GR L 33157; (June, 1982) (Digest)
G.R. No. L-33157 June 29, 1982
BENITO H. LOPEZ, petitioner, vs. THE COURT OF APPEALS and THE PHILIPPINE AMERICAN GENERAL INSURANCE CO., INC., respondents.
FACTS
Petitioner Benito H. Lopez obtained a loan from Prudential Bank, executing a promissory note and Surety Bond No. 14164 with respondent Philippine American General Insurance Co., Inc. (Philamgen) as surety. Concurrently, Lopez executed an indemnity agreement in favor of Philamgen and a “Stock Assignment Separate from Certificate,” assigning 4,000 shares of Baguio Military Institute stock to Philamgen. He endorsed and delivered the stock certificate to Philamgen. The understanding, per Lopez, was that if he defaulted, Emilio Abello of Philamgen and Pio Pedrosa of the bank would purchase the shares to settle the loan.
Upon Lopez’s default, the bank sued both Lopez and Philamgen.
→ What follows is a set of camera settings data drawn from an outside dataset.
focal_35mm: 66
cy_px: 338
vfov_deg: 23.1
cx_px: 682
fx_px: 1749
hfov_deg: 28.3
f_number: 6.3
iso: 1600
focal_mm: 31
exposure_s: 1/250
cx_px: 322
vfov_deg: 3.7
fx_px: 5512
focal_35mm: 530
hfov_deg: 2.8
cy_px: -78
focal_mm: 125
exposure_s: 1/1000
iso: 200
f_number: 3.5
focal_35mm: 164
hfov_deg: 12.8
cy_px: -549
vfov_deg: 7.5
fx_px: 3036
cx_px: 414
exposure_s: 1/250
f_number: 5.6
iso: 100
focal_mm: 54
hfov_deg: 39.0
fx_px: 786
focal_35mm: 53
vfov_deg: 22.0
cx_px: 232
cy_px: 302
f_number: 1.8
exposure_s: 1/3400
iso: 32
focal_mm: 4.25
Acting on Abello’s instruction, Philamgen had the shares transferred to its name, with Abello committing that he and Pedrosa would buy them, enabling Philamgen to pay the bank. This purchase did not materialize. After the first suit was dismissed, the bank filed another complaint. Philamgen then paid the bank P27,785.89 and was subrogated to the bank’s rights. Philamgen subsequently sued Lopez under the indemnity agreement for reimbursement.
ISSUE
Whether the transaction involving the stock assignment constituted an absolute transfer (dacion en pago) extinguishing the obligation, or merely a pledge securing the surety’s contingent liability.
RULING
The Supreme Court affirmed the Court of Appeals, ruling that the transaction was a pledge, not a dacion en pago. The legal logic hinges on the nature of the documents and the parties’ intent. The stock assignment was executed as consideration for Philamgen undertaking the surety bond, not as payment for the loan itself. The indemnity agreement explicitly obligated Lopez to reimburse Philamgen for any payment made on the bond. These documents must be read together, revealing a clear security arrangement.
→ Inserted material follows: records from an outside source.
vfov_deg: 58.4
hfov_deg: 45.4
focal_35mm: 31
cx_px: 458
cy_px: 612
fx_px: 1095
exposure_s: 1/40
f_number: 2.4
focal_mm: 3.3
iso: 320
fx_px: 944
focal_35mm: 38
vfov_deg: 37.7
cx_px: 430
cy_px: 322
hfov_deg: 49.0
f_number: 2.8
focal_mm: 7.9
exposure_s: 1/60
The Court emphasized that a pledge requires the delivery of a movable thing to secure the fulfillment of a principal obligation. Here, the shares were delivered to the surety to secure its potential liability under the bond and its right to reimbursement under the indemnity agreement. The subsequent transfer of the stock certificate to Philamgen’s name was merely a nominal act to perfect the pledge and did not alter its essential character as security. Since there was no clear agreement that the transfer of shares would extinguish the monetary obligation, dacion en pago did not occur. Consequently, Philamgen’s payment to the bank activated Lopez’s duty to indemnify. The pledge remained as security for this reimbursement claim, and Lopez was entitled to the shares’ return upon settling his debt to Philamgen.